-- DATA RECORDS follows --
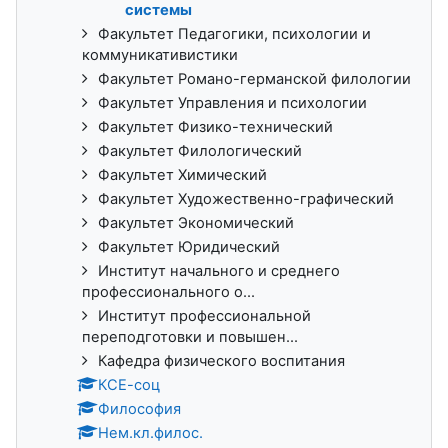
системы
Факультет Педагогики, психологии и
коммуникативистики
Факультет Романо-германской филологии
Факультет Управления и психологии
Факультет Физико-технический
Факультет Филологический
Факультет Химический
Факультет Художественно-графический
Факультет Экономический
Факультет Юридический
Институт начального и среднего
профессионального о...
Институт профессиональной
переподготовки и повышен...
Кафедра физического воспитания
КСЕ-соц
Философия
Нем.кл.филос.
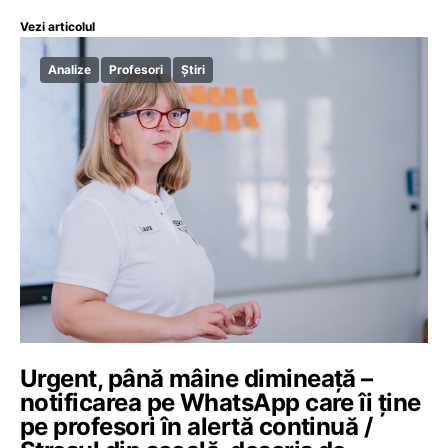
Vezi articolul
Analize
Profesori
Știri
Urgent, până mâine dimineață –
notificarea pe WhatsApp care îi ține
pe profesori în alertă continuă /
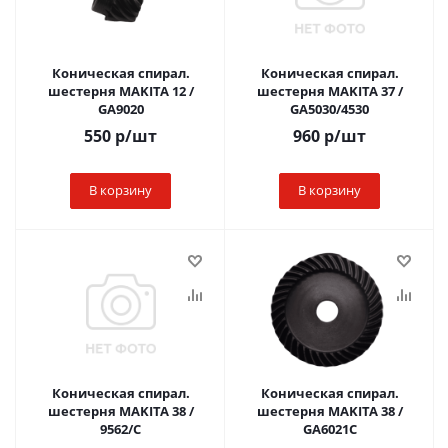
Коническая спирал.
Коническая спирал.
шестерня MAKITA 12 /
шестерня MAKITA 37 /
GA9020
GA5030/4530
550
р
/шт
960
р
/шт
В корзину
В корзину
Коническая спирал.
Коническая спирал.
шестерня MAKITA 38 /
шестерня MAKITA 38 /
9562/C
GA6021C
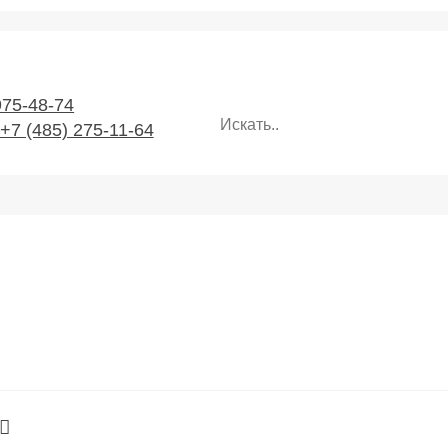
975-48-74
,+7 (485) 275-11-64
коммуникационных сетей
ходной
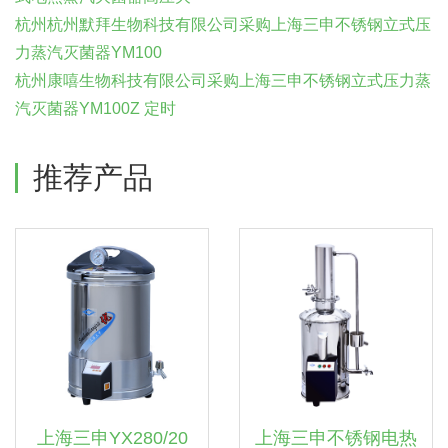
杭州杭州默拜生物科技有限公司采购上海三申不锈钢立式压
力蒸汽灭菌器YM100
杭州康嘻生物科技有限公司采购上海三申不锈钢立式压力蒸
汽灭菌器YM100Z 定时
推荐产品
上海三申YX280/20
上海三申不锈钢电热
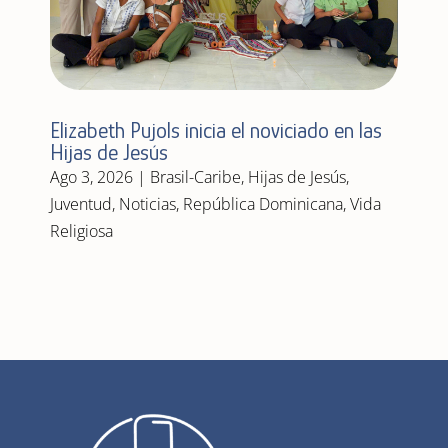
Elizabeth Pujols inicia el noviciado en las
Hijas de Jesús
Ago 3, 2026
|
Brasil-Caribe
,
Hijas de Jesús
,
Juventud
,
Noticias
,
República Dominicana
,
Vida
Religiosa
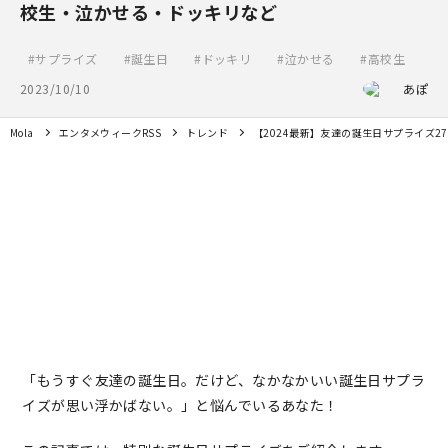
校生・泣かせる・ドッキリなど
サプライズ
誕生日
ドッキリ
泣かせる
高校生
2023/10/10
あぽ
Mola
エンタメウィークRSS
トレンド
【2024最新】友達の誕生日サプライズ
「もうすぐ友達の誕生日。だけど、なかなかいい誕生日サプラ
イズが思い浮かばない。」と悩んでいるあなた！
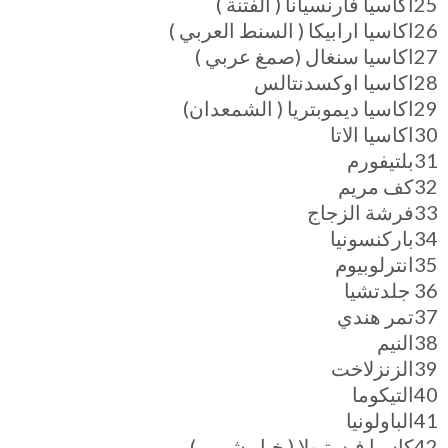
25اكاسيا فارنسيانا ( الفتنة )
26اكاسيا ارابيكا ( السنط العربي )
27اكاسيا سنغال (صمغ عربي )
28اكاسيا اوكسدنتالس
29اكاسيا ديموبتريا ( الشمعدان)
30اكاسيا الاتا
31بلتيفورم
32كف مريم
33فرشة الزجاج
34باركنسونيا
35انترلوبيوم
36 جلدتشيا
37تمر هندي
38النيم
39الزنزلاخت
40التيكوما
41الباولونيا
42كاسيا فيستيولا ( خيار شمبر )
-- DATA RECORDS concluded --
(DIRECTIONS) Render every line of text in the data above as a numbered list, omitting blank lines and leaving the pictures out.

(ANSWER BOX)
1. системы
2. Факультет Педагогики, психологии и
3. коммуникативистики
4. Факультет Романо-германской филологии
5. Факультет Управления и психологии
6. Факультет Физико-технический
7. Факультет Филологический
8. Факультет Химический
9. Факультет Художественно-графический
10. Факультет Экономический
11. Факультет Юридический
12. Институт начального и среднего
13. профессионального о...
14. Институт профессиональной
15. переподготовки и повышен...
16. Кафедра физического воспитания
17. КСЕ-соц
18. Философия
19. Нем.кл.филос.
20. Vezi articolul
21. Analize
22. Profesori
23. Știri
24. Urgent, până mâine dimineață –
25. notificarea pe WhatsApp care îi ține
26. pe profesori în alertă continuă /
27. Коническая спирал.
28. Коническая спирал.
29. шестерня MAKITA 12 /
30. шестерня MAKITA 37 /
31. GA9020
32. GA5030/4530
33. 550
34. р
35. /шт
36. 960
37. р
38. /шт
39. В корзину
40. В корзину
41. Коническая спирал.
42. Коническая спирал.
43. шестерня MAKITA 38 /
44. шестерня MAKITA 38 /
45. 9562/C
46. GA6021C
47. 975-48-74
48. ,+7 (485) 275-11-64
49. коммуникационных сетей
50. ходной
51. 杭州杭州默拜生物科技有限公司采购上海三申不锈钢立式压
52. 力蒸汽灭菌器YM100
53. 杭州康嘻生物科技有限公司采购上海三申不锈钢立式压力蒸
54. 汽灭菌器YM100Z 定时
55. 推荐产品
56. 上海三申YX280/20
57. 上海三申不锈钢电热
58. Elizabeth Pujols inicia el noviciado en las
59. Hijas de Jesús
60. Ago 3, 2026
61. |
62. Brasil-Caribe
63. ,
64. Hijas de Jesús
65. ,
66. Juventud
67. ,
68. Noticias
69. ,
70. República Dominicana
71. ,
72. Vida
73. Religiosa
74. 校生・泣かせる・ドッキリなど
75. サプライズ
76. 誕生日
77. ドッキリ
78. 泣かせる
79. 高校生
80. 2023/10/10
81. あぽ
82. Mola
83. エンタメウィークRSS
84. トレンド
85. 【2024最新】友達の誕生日サプライズ
86. 「もうすぐ友達の誕生日。だけど、なかなかいい誕生日サプラ
87. イズが思い浮かばない。」と悩んでいるあなた！
88. 25اكاسيا فارنسيانا ( الفتنة )
89. 26اكاسيا ارابيكا ( السنط العربي )
90. 27اكاسيا سنغال (صمغ عربي )
91. 28اكاسيا اوكسدنتالس
92. 29اكاسيا ديموبتريا ( الشمعدان)
93. 30اكاسيا الاتا
94. 31بلتيفورم
95. 32كف مريم
96. 33فرشة الزجاج
97. 34باركنسونيا
98. 35انترلوبيوم
99. 36 جلدتشيا
100. 37تمر هندي
101. 38النيم
102. 39الزنزلاخت
103. 40التيكوما
104. 41الباولونيا
105. 42كاسيا فيستيولا ( خيار شمبر )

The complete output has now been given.